Images with changed objects:
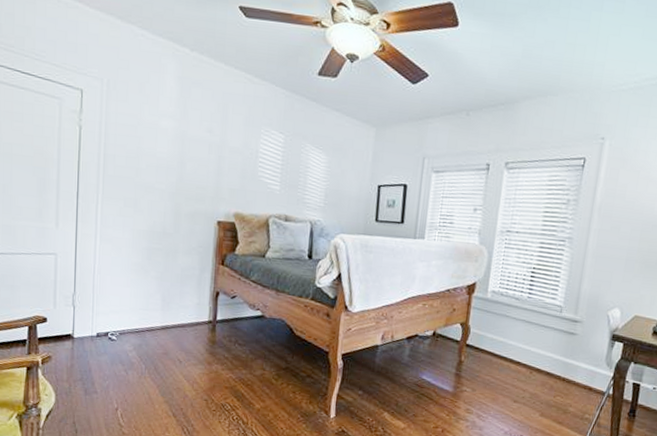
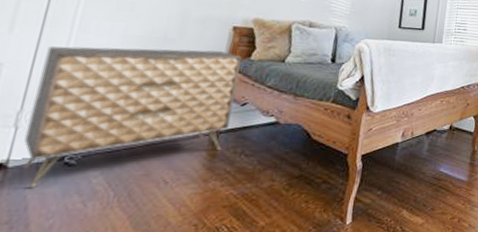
dresser: none [81,239,227,356] -> present [22,46,242,189]

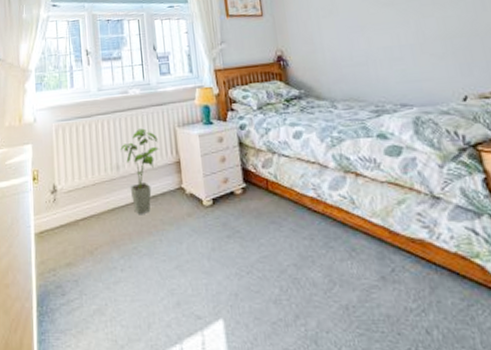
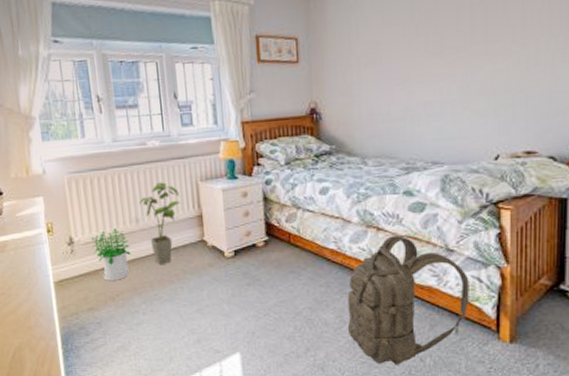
potted plant: none [72,175,111,232] -> present [90,228,131,281]
backpack: none [333,181,469,339] -> present [347,235,469,365]

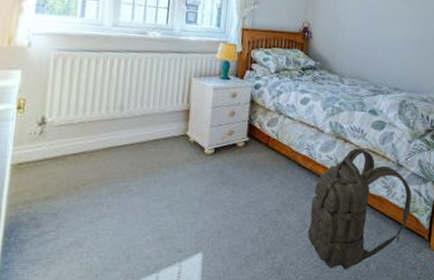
potted plant: present [90,228,131,281] -> none [65,113,109,168]
house plant: present [139,182,181,266] -> none [127,72,171,156]

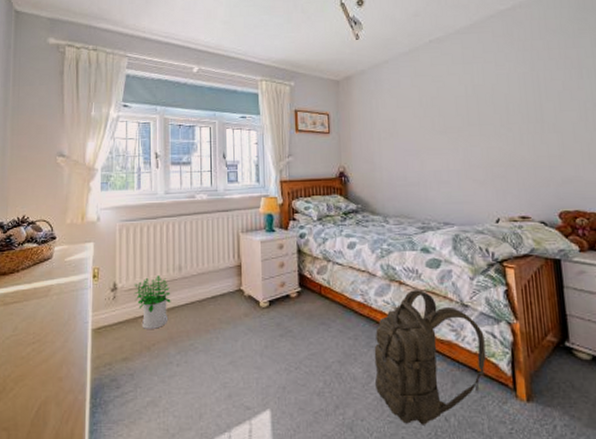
potted plant: none [65,113,109,168] -> present [133,275,171,329]

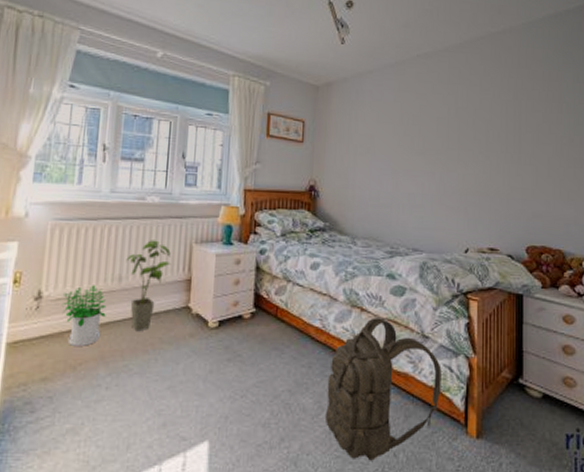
house plant: none [184,232,223,314] -> present [126,240,172,332]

**Your instructions:** Wherever the string "potted" appears in the data above, copy the line it sits in.

**Answer to this problem:**
potted plant: none [72,175,111,232] -> present [90,228,131,281]
potted plant: present [90,228,131,281] -> none [65,113,109,168]
potted plant: none [65,113,109,168] -> present [133,275,171,329]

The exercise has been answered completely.